Recordar a Juan R. Escudero hizo que en la mesa se hablase de política, aunque Demócrito volvió a cerrar los ojos y varios de los viejos maestros regresaron a las guitarras para seguir cantando, pero constataron con pena que el cielo de nuevo se cubría de nubes muy oscuras. Melgarejo cargó las cámaras y Mendiola no dejó de tomar fotos. En la mesa la mayoría detestaba al presidente municipal Lanugo Muñúzuri, casi todos estaban con el PRD y otros no militaban pero estaban contra el gobierno. Era gente de escasos recursos que cada vez vivía con mayores dificultades. Entre todos comentaron que la situación era muy dura y que por eso había tanto desorden, a cada rato secuestraban a los millonarios, y también había rateros y matones, droga por todas partes, asesinatos a taxistas y violaciones todos los días. Mucha gente andaba armada y con frecuencia había tipos que recorrían la Costera para levantarse a las chamacas que les gustaban.
Ramón Gómez de la Serna dio datos: Acapulco se hallaba entre los primeros lugares del país en el consumo de alcohol, anfetaminas, cocaína, mariguana, heroína y sedantes. En cambio, estaba en los últimos lugares en cuanto a enseñanza universitaria. -La estrategia -decía Cherna, acalorado-, consiste en mantener al pueblo guerrerense ignorante, inculto y desnutrido, pues saben que es valiente, inquieto, cuestionador de injusticias; si a los guerrerenses se nos diera buena educación y buena alimentación, seríamos capaces, en una generación, de cambiar el destino político del país.
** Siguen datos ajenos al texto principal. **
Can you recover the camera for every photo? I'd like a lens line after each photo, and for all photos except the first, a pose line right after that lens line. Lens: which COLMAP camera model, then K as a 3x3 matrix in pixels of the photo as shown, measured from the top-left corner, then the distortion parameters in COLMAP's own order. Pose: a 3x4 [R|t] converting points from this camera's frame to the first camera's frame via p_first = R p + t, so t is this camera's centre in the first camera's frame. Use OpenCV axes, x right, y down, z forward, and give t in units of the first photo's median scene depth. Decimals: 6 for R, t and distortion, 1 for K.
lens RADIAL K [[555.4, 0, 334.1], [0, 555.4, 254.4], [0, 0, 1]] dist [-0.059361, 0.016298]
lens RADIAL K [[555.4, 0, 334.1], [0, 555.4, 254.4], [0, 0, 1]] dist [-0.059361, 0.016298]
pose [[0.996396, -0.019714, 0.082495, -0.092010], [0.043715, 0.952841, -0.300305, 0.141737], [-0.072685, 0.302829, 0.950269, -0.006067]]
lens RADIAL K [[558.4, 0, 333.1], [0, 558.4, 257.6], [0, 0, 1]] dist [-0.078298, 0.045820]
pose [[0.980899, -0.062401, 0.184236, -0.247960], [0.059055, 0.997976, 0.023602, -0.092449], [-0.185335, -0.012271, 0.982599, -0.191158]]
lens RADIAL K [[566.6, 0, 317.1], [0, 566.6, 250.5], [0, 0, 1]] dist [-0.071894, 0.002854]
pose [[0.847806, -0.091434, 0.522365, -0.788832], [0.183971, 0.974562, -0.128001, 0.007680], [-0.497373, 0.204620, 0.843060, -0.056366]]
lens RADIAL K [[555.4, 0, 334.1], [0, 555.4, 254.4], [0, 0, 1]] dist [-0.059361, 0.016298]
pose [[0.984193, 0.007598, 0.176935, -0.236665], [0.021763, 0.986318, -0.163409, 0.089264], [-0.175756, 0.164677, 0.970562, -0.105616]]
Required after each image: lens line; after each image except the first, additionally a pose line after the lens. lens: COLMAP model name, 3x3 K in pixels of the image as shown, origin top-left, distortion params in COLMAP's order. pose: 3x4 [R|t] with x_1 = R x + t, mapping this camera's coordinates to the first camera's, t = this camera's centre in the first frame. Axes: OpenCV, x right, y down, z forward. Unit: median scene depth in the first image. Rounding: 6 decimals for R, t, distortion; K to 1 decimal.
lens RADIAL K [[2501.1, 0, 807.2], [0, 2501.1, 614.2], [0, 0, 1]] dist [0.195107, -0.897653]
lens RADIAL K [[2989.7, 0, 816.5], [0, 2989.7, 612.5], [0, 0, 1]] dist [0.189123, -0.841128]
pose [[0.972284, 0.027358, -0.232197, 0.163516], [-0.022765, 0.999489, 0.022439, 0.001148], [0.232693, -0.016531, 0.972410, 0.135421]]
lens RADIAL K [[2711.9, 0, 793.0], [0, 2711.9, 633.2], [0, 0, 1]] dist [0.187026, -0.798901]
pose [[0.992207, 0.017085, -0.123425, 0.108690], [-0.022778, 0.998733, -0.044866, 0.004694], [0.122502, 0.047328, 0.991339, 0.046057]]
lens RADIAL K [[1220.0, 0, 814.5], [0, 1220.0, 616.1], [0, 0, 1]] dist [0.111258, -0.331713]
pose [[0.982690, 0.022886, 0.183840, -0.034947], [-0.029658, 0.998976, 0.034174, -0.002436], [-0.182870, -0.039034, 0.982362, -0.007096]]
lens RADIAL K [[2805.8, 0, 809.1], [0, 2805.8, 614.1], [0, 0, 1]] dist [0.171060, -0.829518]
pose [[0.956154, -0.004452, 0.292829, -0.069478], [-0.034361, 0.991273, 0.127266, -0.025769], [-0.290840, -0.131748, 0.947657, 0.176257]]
El viento de nuevo soplaba y el cielo se cargaba con rapidez de nubes negras. Era claro que la lluvia se reiniciaría en breve y con gran fuerza, y los costeños, que conocían bien su cielo, empezaron a retirarse. Pero hubo varios que con las guitarras y el mezcal se pasaron a la sala-comedor-taller-recámara para seguir allí las canciones mientras Demócrito dormitaba o recordaba en su silla de ruedas. Las gotas arreciaban y la gente se despedía y se retiraba con rapidez. Nigro, Mendiola, Melgarejo y Ramón Gómez de la Serna también salieron corriendo a la combi con los paraguas abiertos porque la lluvia de nuevo caía con furia en medio de truenos y ráfagas de ventarrones.